During the Open Cup’s early years, teams sponsored by industry in the East’s urban centers dominated the competition. Bethlehem Steel (Pa.) won four Open Cup titles between 1915 and 1919, while Fall River Marksmen (Mass.) won five national crowns between 1917 and 1931, tying Bethlehem Steel (a winner also in 1926) and Maccabee SC of Los Angeles (1973, 1975, 1977, 1978 and 1981) as the tournament’s only five-time winners.

Although there have been numerous back-to-back winners (eight overall by seven different teams), only Fall River Marksmen (1930-1932),  Stix, Baer and Fuller/St. Louis Central Breweries (1933-1935), Greek American Atlas of New York City (1967-1969) and, most recently, the Seattle Sounders (2009-2011) of Major League Soccer have won three consecutive crowns. (Read more about the three-peat winners here)

While teams sponsored by industries in the East’s urban centers dominated the Men’s Open and Amateur Cups until the 1950s, the teams from the West and Midwest have flexed their muscles in the later years. In fact, California alone has garnered the lion’s share of success, winning 10 titles since 1973. Missouri, Illinois and Florida have also appeared regularly on the winner’s list.

Although it is now a complete “knock-out” tournament, with a few exceptions the US Open Cup final was a two-leg, home-and-away series between 1928 and 1968.
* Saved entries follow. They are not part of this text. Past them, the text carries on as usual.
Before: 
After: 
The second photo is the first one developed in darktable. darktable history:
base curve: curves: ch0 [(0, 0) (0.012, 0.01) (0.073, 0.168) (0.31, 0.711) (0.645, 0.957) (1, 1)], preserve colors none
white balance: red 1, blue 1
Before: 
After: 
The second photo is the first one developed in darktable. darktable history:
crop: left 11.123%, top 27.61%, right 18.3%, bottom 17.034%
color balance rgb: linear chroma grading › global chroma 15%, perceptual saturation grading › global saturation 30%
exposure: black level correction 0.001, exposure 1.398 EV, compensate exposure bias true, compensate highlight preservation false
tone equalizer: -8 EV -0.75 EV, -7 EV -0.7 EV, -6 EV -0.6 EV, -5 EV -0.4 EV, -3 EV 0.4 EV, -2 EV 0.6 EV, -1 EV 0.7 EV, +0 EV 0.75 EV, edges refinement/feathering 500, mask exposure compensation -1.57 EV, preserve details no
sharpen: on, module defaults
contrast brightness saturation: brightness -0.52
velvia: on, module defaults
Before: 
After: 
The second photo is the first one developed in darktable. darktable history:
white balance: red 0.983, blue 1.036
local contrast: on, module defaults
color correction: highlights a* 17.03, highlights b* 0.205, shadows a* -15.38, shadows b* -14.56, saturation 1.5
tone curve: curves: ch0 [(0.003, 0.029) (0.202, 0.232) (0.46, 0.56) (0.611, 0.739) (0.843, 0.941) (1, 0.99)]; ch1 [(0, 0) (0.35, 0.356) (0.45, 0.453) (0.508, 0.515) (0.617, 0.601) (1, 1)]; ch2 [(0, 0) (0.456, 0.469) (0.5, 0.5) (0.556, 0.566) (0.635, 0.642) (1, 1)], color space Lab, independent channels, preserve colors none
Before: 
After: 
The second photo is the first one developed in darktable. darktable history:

Despite the prominence of the North American Soccer League from 1967 to 1984, NASL teams rarely showed the inclination to enter the US Open Cup competition. In fact, until the emergence of Major League Soccer, full professional teams were almost non-existent in the competition. That has changed, though, with MLS taking part since 1996, thus helping to make the tournament a true “national” championship.